# Square of product of successive naturals

I’ve been working on an interesting task from a regional math contest:

Prove that the product of 8 successive naturals cannot be a natural number to the power of 4.

To prove this, we will first take a look at two other theorems (and prove them), and then use them to prove the original statement.

I. $\sqrt{x}$ irrational $\implies \sqrt{\sqrt{x}}$ irrational

To prove this, it suffices proving the contrapositive:
$\sqrt{\sqrt{x}}$ rational $\implies \sqrt{x}$ rational.

We have that for some a, b, $a/b = \sqrt{\sqrt{x}}$

Square both sides to get $a^2/b^2 = \sqrt{x}$. Thus, $\sqrt{x}$ is rational.

II. $\sqrt{x(x+1)}$ is irrational

To prove this, note that x and (x+1) need to be squares. Consider for some a, $x = a^2$. Further, for some b, $x + 1 = b^2$.

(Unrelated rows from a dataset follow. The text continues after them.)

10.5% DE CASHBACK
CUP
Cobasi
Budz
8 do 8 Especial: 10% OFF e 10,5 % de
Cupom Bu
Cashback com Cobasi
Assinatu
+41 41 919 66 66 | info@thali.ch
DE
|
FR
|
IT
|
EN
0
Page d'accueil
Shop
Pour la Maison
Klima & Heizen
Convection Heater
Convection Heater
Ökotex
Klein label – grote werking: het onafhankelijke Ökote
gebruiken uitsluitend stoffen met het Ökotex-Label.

Now, $b^2 - a^2 = (b - a)(b + a) = 1$. But the only way this is possible if $b - a = 1/(b + a)$.

Since a and b are positive naturals, we reach a contradiction for the identity above and thus either x or x+1 have no squares. In either case, $\sqrt{x(x+1)}$ is irrational.

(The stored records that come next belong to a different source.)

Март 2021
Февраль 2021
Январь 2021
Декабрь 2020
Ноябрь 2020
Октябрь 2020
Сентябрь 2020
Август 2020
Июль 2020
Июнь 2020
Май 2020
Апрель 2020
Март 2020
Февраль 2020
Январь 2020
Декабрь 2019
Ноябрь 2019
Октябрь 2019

III. Prove that there is no y s.t. $y^4 = x(x+1)(x+2)(x+3)(x+4)(x+5)(x+6)(x+7) = *$

We will assume that such y exists and reach a contradiction.

Rewrite as $y = \sqrt{\sqrt{*}}$ and suppose y is rational.

From I we have that it suffices to only prove that $\sqrt{*}$ is rational.

From II we have that either x or (x+1) is irrational. At least one of the 8 elements has no square, and we reach a contradiction. Thus y is irrational.